Dinner is a socialising soiree of buffet-style slices of roast turkey, shared bowls of buttery carrots and pick-your-own Yorkshire puds designed to soak up the gravy pools. But, of course, this Christmas is going to look a lot different. The crowded anarchy of the festive season is not something we’ll be looking to recreate. What is typically a hallmark of Christmas now poses a very serious risk for virus transmission and, while I’d love nothing more than to pass plates of food to my loved ones, brawl with my brother over the last pig in blanket, or pour my 83-year-old nan another glass of Baileys, such festive traditions will remain out of the equation – for this year at least.
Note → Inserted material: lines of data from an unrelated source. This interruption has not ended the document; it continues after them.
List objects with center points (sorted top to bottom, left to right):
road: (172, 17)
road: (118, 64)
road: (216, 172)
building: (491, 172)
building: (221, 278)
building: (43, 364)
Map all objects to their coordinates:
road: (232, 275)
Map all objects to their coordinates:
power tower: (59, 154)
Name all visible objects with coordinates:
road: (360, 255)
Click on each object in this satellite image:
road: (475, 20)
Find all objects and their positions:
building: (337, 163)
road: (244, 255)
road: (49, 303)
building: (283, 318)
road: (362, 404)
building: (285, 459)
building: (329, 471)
The crowded train home, Sophie Gallagher
It’s not really Christmas in my book until you’ve boarded the 18.30 train out of Kings Cross on the Friday before the big day. Having handed over more than the cost of all your presents for a ticket, you are obviously still not entitled to a seat or any luggage space. Normally such travel nightmares would be frustrating but not tonight, because the bonhomie of Christmas is bigger than an extortionately-priced KitKat from the trolley or ominous toilet smells.
You allow yourself to enjoy uninvited conversation with strangers, the radiators on full blast, and the obligatory drunk person dropping station concourse Cornish pasty crumbs in your lap. Hey, you might even share a M&S gin in a tin with a neighbour. ‘Tis the season of goodwill. But, of course, in these exceptional times, not only is the idea of a sardine-like train enough to induce a sweat but it's safe to assume many will opt for alternative transport or not go home at all.
Much like the confusing appeal of a packed nightclub dancefloor, the Christmas train journey is enjoyable in spite of its objective faults. Busy, stressful, hot (always so hot?) It is a collective endurance test with the promise of what lies ahead. This urban exodus to the suburbs of Britain is our gateway to turkey, presents, a Brexit-related fight, and the big tin of Quality Street that only your parents can afford. A very merry Christmas indeed.
The unruly Christmas Eve pub crawl, Joanna Whitehead
The Christmas Eve pub crawl is a tale as old as time. Carols From King’s hasn’t even dropped yet, but across the land, folks are already prepping for a night they’re unlikely to remember that’s guaranteed to take the shine off the Christmas banquet.
As the years go by, the hangovers become harder to shake off, so I like to start early and finish early. Ideally, I’m in the pub for 5pm. At this stage of the evening, you might be lucky enough to score a table and chairs. Within a few hours, none of this will matter, having discovered that the wildly inappropriate man from up the road makes an ideal perching point. Scandalous (but consensual) behaviour is actively encouraged. Everyone’s hyped and boozed and it would be remiss – nay, negligent – not to take love towards your fellow man to its natural conclusion.
This is also a time of year for maximalist dressing. Loud, garish and covered in glitter – I like my Christmases how I like my women. Attempts at tasteful dressing or minimalism warrant scorn. The soundtrack should be trashy Christmas songs past and present. Collective singing can be a stirring, joyful experience. Is it even Christmas unless you’re pressed up against a stranger, gazing deep into each other's eyes, screeching out the final chorus of “Fairytale of New York”?
If you make a fool of yourself, no matter – it’s simply time to move on to the next pub. This year, social distancing and the requirement to eat “a substantial meal” fly in the face of all we hold dear. Is singing even allowed? I’m already counting down to 2021.